* [Supplied material]:
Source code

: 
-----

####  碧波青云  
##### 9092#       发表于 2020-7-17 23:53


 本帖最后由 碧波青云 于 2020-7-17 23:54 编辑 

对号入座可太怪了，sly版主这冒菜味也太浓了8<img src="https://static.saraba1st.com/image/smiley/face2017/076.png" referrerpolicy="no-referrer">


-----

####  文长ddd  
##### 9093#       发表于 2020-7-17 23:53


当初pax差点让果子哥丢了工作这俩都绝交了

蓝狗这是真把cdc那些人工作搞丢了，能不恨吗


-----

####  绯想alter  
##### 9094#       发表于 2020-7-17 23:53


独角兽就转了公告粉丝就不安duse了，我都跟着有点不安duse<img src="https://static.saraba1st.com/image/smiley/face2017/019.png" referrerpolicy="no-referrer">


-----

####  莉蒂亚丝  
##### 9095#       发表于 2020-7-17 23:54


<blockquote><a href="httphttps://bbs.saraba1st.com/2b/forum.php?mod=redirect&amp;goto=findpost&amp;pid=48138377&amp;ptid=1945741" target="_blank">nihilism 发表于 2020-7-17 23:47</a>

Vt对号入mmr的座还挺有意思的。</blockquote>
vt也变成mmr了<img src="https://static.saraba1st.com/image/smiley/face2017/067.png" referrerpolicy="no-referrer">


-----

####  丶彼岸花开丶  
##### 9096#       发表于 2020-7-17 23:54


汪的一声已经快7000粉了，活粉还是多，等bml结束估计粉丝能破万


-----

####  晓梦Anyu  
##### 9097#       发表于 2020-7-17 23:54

* [Task statement]: Pick out every line of the items that contains the word "image", copying each line in full. Case counts.

* [Output of the exercise]:
对号入座可太怪了，sly版主这冒菜味也太浓了8<img src="https://static.saraba1st.com/image/smiley/face2017/076.png" referrerpolicy="no-referrer">
独角兽就转了公告粉丝就不安duse了，我都跟着有点不安duse<img src="https://static.saraba1st.com/image/smiley/face2017/019.png" referrerpolicy="no-referrer">
vt也变成mmr了<img src="https://static.saraba1st.com/image/smiley/face2017/067.png" referrerpolicy="no-referrer">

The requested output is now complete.